No wiggle room when it comes to the ideal weight
There had been some suggestion that it may be healthier to be pleasantly plump, but the team at the US National Cancer Institute crushed any such idea with a study of 1.5 million adults.
The healthiest BMI is 22.5 to 24.9, they found — at the upper end of where the World Health Organisation, Centres for Disease Control and Prevention and other groups have said people should be.
BMI is the weight in kilograms divided by the square of the height in meters. A BMI of between 25 and 30 is overweight and a BMI of 30 or over is obese.
A person 5 feet 5 inches tall is classified as overweight at 150 pounds (68kg) and obese at 180 pounds (82kg). A person 5ft 10 inches tall weighing 209lbs (95kg) has a BMI of 30 and is obese.

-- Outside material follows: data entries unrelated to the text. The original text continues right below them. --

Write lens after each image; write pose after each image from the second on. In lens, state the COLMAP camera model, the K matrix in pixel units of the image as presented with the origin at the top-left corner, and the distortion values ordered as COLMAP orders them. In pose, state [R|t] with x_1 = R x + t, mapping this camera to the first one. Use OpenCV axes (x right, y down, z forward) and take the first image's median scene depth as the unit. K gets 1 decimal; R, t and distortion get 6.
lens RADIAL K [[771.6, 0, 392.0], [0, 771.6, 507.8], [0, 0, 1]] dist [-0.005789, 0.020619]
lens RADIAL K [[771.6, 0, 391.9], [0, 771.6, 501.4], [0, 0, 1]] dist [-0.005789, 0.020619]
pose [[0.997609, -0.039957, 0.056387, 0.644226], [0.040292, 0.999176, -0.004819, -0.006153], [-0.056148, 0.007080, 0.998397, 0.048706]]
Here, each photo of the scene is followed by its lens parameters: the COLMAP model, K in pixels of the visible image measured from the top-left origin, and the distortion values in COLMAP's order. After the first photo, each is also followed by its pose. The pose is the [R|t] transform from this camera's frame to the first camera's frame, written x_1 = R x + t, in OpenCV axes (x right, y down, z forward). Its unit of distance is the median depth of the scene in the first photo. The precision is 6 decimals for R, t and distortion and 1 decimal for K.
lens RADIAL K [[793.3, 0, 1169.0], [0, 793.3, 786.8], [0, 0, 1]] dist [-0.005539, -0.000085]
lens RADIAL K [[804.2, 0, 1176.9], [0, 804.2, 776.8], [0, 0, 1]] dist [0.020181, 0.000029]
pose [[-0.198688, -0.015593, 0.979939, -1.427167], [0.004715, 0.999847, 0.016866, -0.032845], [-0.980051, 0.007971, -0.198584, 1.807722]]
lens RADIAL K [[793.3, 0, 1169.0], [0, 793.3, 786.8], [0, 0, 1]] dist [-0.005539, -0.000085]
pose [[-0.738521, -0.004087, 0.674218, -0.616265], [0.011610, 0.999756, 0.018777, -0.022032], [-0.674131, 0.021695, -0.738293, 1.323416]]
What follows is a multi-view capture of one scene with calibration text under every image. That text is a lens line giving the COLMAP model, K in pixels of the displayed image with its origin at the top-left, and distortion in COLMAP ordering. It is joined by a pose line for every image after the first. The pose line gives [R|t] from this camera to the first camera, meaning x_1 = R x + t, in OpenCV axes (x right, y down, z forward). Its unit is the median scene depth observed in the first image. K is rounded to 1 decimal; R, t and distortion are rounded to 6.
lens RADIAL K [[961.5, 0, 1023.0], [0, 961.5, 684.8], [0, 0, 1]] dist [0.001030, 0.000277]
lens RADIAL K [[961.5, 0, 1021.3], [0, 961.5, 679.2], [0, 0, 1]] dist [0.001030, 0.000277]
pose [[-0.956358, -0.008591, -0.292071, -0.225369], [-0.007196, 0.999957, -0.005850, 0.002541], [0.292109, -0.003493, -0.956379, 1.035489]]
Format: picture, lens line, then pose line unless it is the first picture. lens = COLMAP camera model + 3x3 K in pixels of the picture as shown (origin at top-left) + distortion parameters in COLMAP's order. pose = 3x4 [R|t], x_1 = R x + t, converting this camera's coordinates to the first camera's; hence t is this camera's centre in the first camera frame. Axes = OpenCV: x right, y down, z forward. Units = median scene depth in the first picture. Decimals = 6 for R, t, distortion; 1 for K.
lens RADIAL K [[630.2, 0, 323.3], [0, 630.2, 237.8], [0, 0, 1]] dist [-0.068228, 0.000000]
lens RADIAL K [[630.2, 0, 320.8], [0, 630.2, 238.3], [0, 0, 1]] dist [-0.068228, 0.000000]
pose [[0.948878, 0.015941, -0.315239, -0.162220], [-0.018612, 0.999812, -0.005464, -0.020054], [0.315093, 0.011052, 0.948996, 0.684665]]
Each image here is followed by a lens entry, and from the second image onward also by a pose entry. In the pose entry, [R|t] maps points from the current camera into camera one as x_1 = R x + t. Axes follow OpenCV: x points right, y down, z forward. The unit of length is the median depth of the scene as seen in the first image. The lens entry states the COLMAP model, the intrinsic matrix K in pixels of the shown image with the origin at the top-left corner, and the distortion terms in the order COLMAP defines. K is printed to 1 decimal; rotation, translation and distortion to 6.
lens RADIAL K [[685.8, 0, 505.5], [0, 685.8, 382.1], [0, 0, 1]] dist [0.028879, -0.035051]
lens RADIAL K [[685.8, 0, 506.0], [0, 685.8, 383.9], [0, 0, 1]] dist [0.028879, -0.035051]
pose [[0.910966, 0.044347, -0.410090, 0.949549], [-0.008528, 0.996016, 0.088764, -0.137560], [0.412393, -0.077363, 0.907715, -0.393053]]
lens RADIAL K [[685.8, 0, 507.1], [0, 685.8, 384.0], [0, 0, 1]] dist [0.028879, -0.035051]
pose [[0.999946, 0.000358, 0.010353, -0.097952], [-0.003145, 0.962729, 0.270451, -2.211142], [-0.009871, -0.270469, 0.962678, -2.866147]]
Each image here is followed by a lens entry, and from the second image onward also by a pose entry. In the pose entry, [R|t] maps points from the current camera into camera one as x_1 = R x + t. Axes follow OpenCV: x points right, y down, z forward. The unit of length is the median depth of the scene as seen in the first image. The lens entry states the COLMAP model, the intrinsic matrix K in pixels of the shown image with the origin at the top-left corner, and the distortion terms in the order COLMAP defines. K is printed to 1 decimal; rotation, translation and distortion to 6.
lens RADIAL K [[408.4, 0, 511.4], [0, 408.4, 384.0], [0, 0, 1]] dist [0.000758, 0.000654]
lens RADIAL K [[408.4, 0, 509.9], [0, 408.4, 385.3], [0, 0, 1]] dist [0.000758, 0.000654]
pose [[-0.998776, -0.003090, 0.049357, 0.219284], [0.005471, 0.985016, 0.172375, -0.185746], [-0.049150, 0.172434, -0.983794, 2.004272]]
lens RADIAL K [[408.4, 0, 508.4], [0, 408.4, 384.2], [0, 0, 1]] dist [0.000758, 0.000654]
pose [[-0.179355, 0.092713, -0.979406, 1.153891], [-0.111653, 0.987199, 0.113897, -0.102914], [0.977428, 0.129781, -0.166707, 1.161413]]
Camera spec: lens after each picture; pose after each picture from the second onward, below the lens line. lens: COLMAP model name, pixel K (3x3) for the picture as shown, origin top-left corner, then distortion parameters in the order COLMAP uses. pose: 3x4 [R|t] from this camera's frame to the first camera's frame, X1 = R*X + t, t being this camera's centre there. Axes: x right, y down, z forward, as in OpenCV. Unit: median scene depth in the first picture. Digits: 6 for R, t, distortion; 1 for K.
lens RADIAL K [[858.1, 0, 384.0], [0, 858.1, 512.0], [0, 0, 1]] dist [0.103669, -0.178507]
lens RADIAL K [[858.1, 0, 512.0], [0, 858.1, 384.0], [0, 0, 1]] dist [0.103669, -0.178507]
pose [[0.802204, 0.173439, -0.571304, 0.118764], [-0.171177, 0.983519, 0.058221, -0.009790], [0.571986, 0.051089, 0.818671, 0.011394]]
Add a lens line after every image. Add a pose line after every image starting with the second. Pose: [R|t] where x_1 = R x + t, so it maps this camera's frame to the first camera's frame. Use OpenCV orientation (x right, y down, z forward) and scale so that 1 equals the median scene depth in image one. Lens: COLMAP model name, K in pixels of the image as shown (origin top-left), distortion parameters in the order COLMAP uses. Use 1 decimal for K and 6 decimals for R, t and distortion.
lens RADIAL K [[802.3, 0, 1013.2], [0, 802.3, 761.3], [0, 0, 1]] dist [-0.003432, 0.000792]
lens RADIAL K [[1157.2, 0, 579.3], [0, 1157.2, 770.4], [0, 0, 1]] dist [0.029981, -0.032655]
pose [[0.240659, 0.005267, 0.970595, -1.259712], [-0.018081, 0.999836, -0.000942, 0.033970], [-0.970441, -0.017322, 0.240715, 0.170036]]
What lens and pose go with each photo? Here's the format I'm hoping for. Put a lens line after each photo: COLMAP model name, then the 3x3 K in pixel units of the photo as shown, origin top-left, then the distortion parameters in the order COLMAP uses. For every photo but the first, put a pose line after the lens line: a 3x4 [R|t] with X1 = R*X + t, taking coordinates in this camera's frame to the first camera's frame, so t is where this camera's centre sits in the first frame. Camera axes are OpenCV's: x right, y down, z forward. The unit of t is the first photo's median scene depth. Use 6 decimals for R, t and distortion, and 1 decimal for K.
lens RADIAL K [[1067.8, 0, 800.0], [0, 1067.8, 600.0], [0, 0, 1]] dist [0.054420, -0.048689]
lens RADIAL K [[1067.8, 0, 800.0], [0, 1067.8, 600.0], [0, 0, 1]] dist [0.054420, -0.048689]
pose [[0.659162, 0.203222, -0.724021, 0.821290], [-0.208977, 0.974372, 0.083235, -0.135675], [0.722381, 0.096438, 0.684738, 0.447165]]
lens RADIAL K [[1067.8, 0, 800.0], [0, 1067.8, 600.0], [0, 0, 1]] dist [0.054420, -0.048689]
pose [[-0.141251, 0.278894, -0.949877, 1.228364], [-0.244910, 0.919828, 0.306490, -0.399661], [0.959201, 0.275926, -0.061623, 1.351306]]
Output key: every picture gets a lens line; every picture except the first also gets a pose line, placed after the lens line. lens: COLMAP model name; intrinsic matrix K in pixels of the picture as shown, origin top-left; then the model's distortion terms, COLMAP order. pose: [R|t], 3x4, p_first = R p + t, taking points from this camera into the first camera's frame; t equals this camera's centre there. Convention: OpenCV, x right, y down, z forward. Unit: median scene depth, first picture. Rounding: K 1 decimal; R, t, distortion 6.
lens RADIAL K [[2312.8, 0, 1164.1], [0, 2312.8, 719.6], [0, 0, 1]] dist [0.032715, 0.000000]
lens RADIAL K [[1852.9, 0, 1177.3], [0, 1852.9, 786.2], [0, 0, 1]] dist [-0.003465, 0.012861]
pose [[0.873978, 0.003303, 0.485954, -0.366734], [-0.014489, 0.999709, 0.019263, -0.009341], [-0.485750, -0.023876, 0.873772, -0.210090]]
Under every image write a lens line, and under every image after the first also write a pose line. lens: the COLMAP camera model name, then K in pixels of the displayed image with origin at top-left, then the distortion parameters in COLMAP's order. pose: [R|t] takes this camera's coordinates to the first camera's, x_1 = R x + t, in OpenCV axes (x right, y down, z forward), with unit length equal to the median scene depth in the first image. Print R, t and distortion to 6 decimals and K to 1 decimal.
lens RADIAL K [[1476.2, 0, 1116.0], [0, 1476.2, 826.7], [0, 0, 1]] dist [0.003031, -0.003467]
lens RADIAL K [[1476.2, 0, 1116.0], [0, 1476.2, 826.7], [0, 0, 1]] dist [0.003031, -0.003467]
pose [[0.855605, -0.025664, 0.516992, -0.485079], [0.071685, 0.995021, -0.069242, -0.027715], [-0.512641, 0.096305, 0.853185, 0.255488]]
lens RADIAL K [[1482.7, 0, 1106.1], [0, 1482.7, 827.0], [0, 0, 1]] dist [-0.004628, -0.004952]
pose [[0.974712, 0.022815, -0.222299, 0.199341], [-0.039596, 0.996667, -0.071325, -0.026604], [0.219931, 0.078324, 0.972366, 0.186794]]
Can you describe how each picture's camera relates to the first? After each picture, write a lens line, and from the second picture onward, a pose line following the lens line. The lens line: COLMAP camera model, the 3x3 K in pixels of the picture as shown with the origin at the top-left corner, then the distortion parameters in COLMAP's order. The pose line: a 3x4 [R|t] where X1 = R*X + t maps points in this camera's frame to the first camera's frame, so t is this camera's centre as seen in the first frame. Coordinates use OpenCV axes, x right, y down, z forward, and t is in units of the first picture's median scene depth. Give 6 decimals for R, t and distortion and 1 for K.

Being overweight or obese raises the risk of heart disease, diabetes, some cancers and arthritis. The study, published in the New England Journal of Medicine, confirms that having a BMI of 25 or more also makes a person more likely to die than someone the same age who is slimmer.
“There is a small increased risk of all-cause mortality associated with being overweight — about 10% compared to having a normal BMI,” Amy Berrington de Gonzalez of the National Cancer Institute, who led the study, said.